WHAT THE EXERCISE ASKS:
Copy exactly the lines of the data below, beginning with the line with "right to discuss" and ending with the line with "Foot Low-Level Laser Therapy Devices". Pictures are to be omitted.

MATERIALS PROVIDED:
● ● ● ● ● ● ●
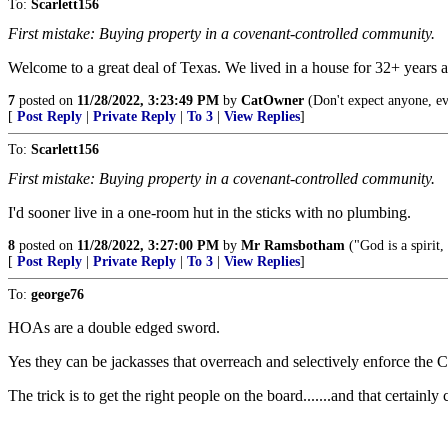
To:
Scarlett156
First mistake: Buying property in a covenant-controlled community.
Welcome to a great deal of Texas. We lived in a house for 32+ years a
7
posted on
11/28/2022, 3:23:49 PM
by
CatOwner
(Don't expect anyone, e
[
Post Reply
|
Private Reply
|
To 3
|
View Replies
]
To:
Scarlett156
First mistake: Buying property in a covenant-controlled community.
I'd sooner live in a one-room hut in the sticks with no plumbing.
8
posted on
11/28/2022, 3:27:00 PM
by
Mr Ramsbotham
("God is a spirit
[
Post Reply
|
Private Reply
|
To 3
|
View Replies
]
To:
george76
HOAs are a double edged sword.
Yes they can be jackasses that overreach and selectively enforce the 
The trick is to get the right people on the board.......and that certainly 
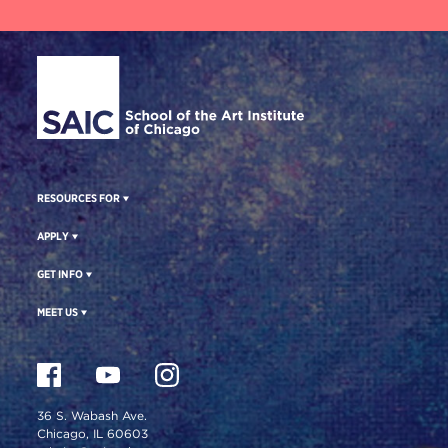
Site Footer
RESOURCES FOR
APPLY
GET INFO
MEET US
36 S. Wabash Ave.
Chicago, IL 60603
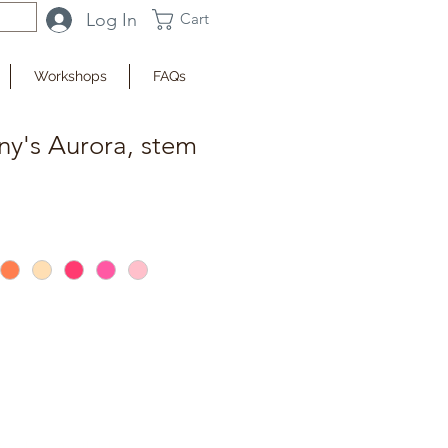
Log In
Cart
Workshops
FAQs
ny's Aurora, stem
fy when Available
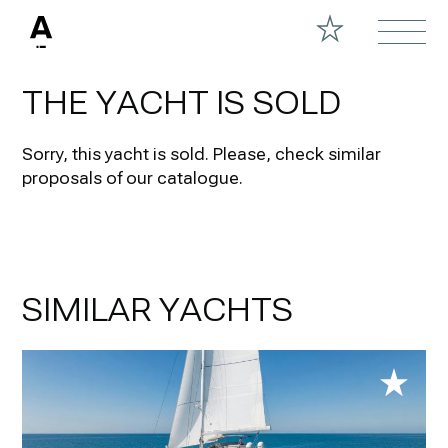
THE YACHT IS SOLD
Sorry, this yacht is sold.
Please, check similar
proposals of our catalogue.
SIMILAR YACHTS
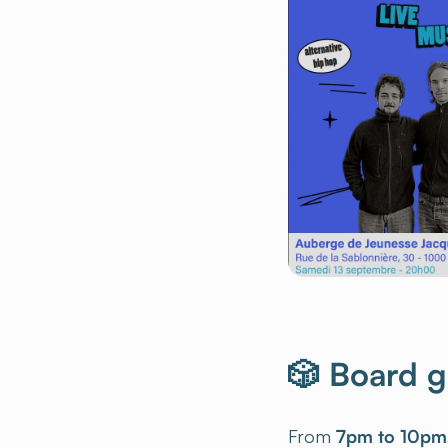
🎲 Board 
From
7pm to 10pm
the program:
colla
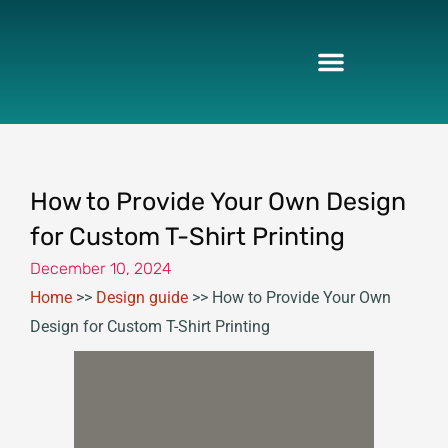
Skip
to
content
How to Provide Your Own Design
for Custom T-Shirt Printing
December 10, 2024
Home
>>
Design guide
>>
How to Provide Your Own
Design for Custom T-Shirt Printing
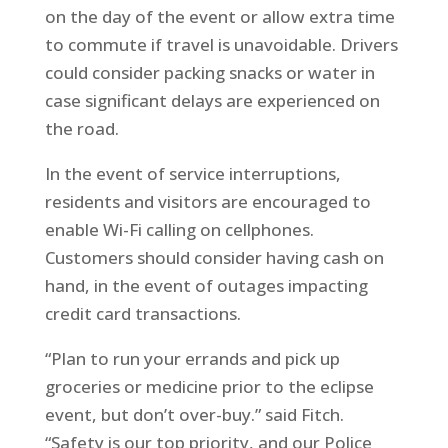
on the day of the event or allow extra time
to commute if travel is unavoidable. Drivers
could consider packing snacks or water in
case significant delays are experienced on
the road.
In the event of service interruptions,
residents and visitors are encouraged to
enable Wi-Fi calling on cellphones.
Customers should consider having cash on
hand, in the event of outages impacting
credit card transactions.
“Plan to run your errands and pick up
groceries or medicine prior to the eclipse
event, but don’t over-buy.” said Fitch.
“Safety is our top priority, and our Police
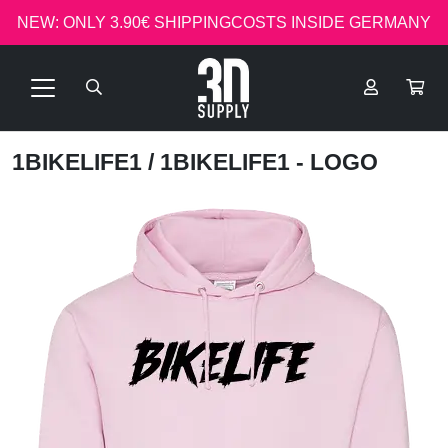
NEW: ONLY 3.90€ SHIPPINGCOSTS INSIDE GERMANY
1BIKELIFE1
/ 1BIKELIFE1 - LOGO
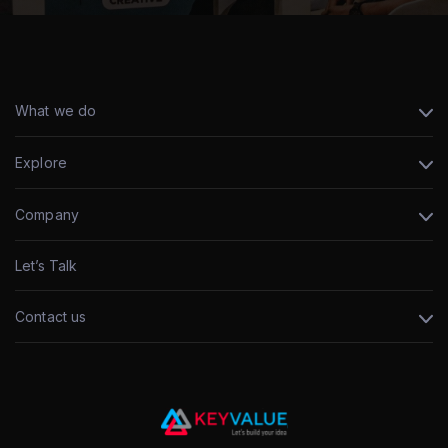
What we do
Explore
Company
Let’s Talk
Contact us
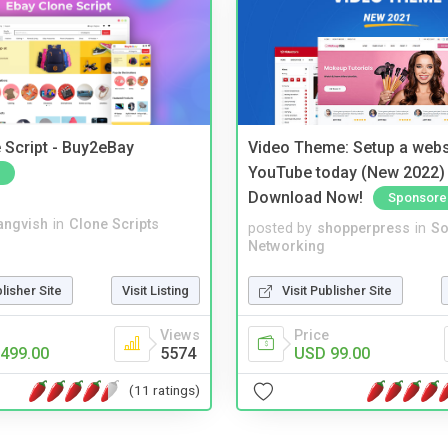
 Script - Buy2eBay
Video Theme: Setup a websi
YouTube today (New 2022) 
Download Now!
Sponsore
angvish
in
Clone Scripts
posted by
shopperpress
in
So
Networking
blisher Site
Visit Listing
Visit Publisher Site
Views
Price
499.00
5574
USD 99.00
(11 ratings)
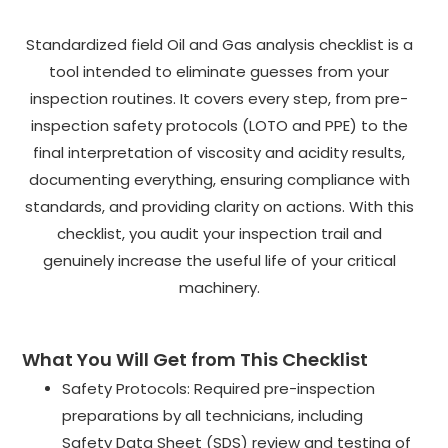
Standardized field Oil and Gas analysis checklist is a
tool intended to eliminate guesses from your
inspection routines. It covers every step, from pre-
inspection safety protocols (LOTO and PPE) to the
final interpretation of viscosity and acidity results,
documenting everything, ensuring compliance with
standards, and providing clarity on actions. With this
checklist, you audit your inspection trail and
genuinely increase the useful life of your critical
machinery.
What You Will Get from This Checklist
Safety Protocols: Required pre-inspection
preparations by all technicians, including
Safety Data Sheet (SDS) review and testing of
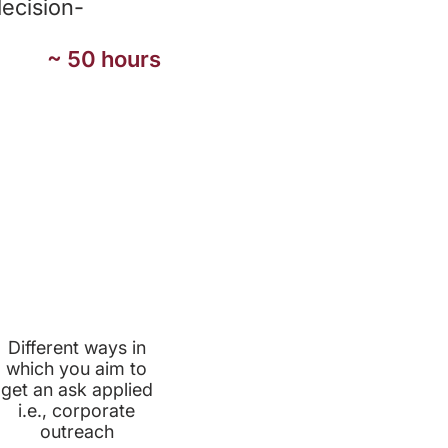
decision-
~ 50 hours
PRIORITY
APPROACHES
Different ways in
which you aim to
get an ask applied
i.e., corporate
outreach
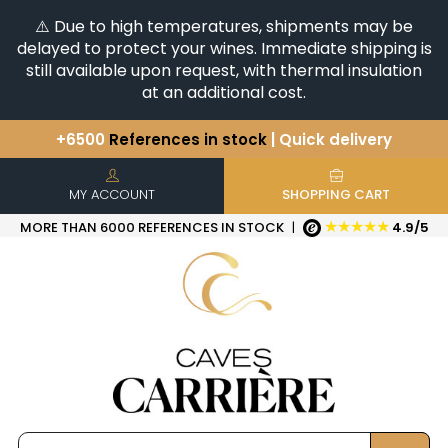
⚠️ Due to high temperatures, shipments may be
delayed to protect your wines. Immediate shipping is
still available upon request, with thermal insulation
at an additional cost.
+6500
References in stock
| Quick delivery
You have a question ?
+33(0)345812020
Discover our selection of
Horizontales & Verticales
MY ACCOUNT
SHOPPING CART
★★★★★
MORE THAN 6000 REFERENCES IN STOCK
|
4.9/5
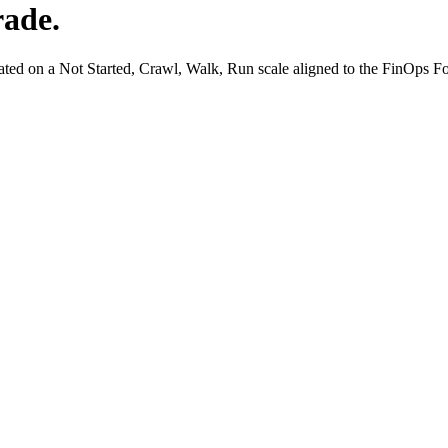
rade.
ated on a Not Started, Crawl, Walk, Run scale aligned to the FinOps 
rding
Allocation Gaps
Model Onboarding
Bedrock
Claude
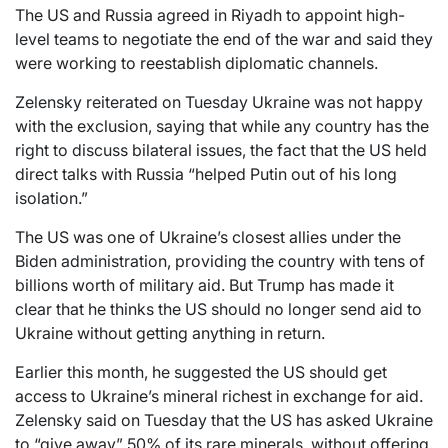
The US and Russia agreed in Riyadh to appoint high-
level teams to negotiate the end of the war and said they
were working to reestablish diplomatic channels.
Zelensky reiterated on Tuesday Ukraine was not happy
with the exclusion, saying that while any country has the
right to discuss bilateral issues, the fact that the US held
direct talks with Russia “helped Putin out of his long
isolation.”
The US was one of Ukraine’s closest allies under the
Biden administration, providing the country with tens of
billions worth of military aid. But Trump has made it
clear that he thinks the US should no longer send aid to
Ukraine without getting anything in return.
Earlier this month, he suggested the US should get
access to Ukraine’s mineral richest in exchange for aid.
Zelensky said on Tuesday that the US has asked Ukraine
to “give away” 50% of its rare minerals, without offering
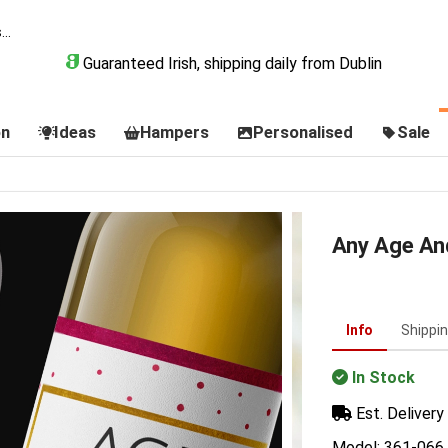
Guaranteed Irish, shipping daily from Dublin
on
Ideas
Hampers
Personalised
Sale
Any Age An
Info
Shippi
In Stock
Est. Delivery 
Model: 361-066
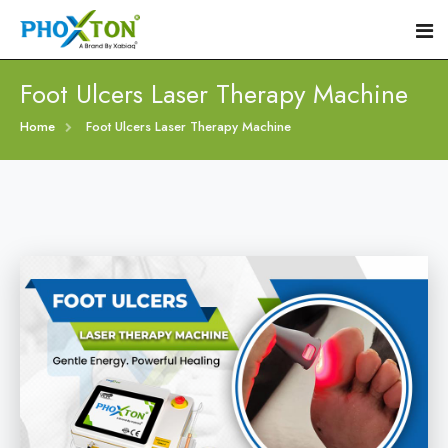
Foot Ulcers Laser Therapy Machine
Home
Home
Foot Ulcers Laser Therapy Machine
About
Our Products
Event
Diabetic Foot Laser Machine
Procedure
Foot Ulcers Laser Therapy Machine
Blogs
Foot Low-Level Laser Therapy Devices
Contact
Diabetic Wound Healing Laser Machine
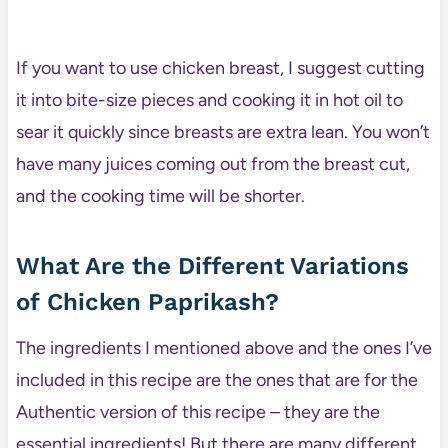
If you want to use chicken breast, I suggest cutting
it into bite-size pieces and cooking it in hot oil to
sear it quickly since breasts are extra lean. You won’t
have many juices coming out from the breast cut,
and the cooking time will be shorter.
What Are the Different Variations
of Chicken Paprikash?
The ingredients I mentioned above and the ones I’ve
included in this recipe are the ones that are for the
Authentic version of this recipe – they are the
essential ingredients! But there are many different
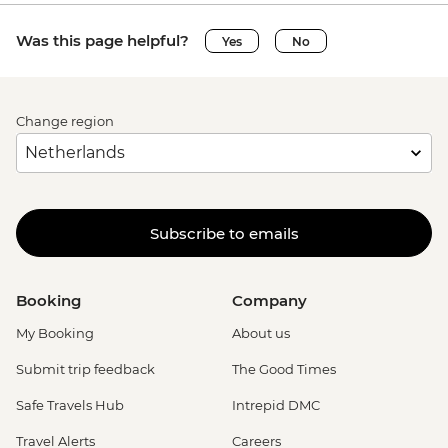
Was this page helpful?
Yes
No
Change region
Subscribe to emails
Booking
Company
My Booking
About us
Submit trip feedback
The Good Times
Safe Travels Hub
Intrepid DMC
Travel Alerts
Careers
● ● ● ● ● ● ●
THE ANSWER:
right to discuss bilateral issues, the fact that the US held
direct talks with Russia “helped Putin out of his long
isolation.”
The US was one of Ukraine’s closest allies under the
Biden administration, providing the country with tens of
billions worth of military aid. But Trump has made it
clear that he thinks the US should no longer send aid to
Ukraine without getting anything in return.
Earlier this month, he suggested the US should get
access to Ukraine’s mineral richest in exchange for aid.
Zelensky said on Tuesday that the US has asked Ukraine
to “give away” 50% of its rare minerals, without offering
Guaranteed Irish, shipping daily from Dublin
on
Ideas
Hampers
Personalised
Sale
Any Age An
Info
Shippi
In Stock
Est. Delivery 
Model: 361-066
Foot Ulcers Laser Therapy Machine
Home
Home
Foot Ulcers Laser Therapy Machine
About
Our Products
Event
Diabetic Foot Laser Machine
Procedure
Foot Ulcers Laser Therapy Machine
Blogs
Foot Low-Level Laser Therapy Devices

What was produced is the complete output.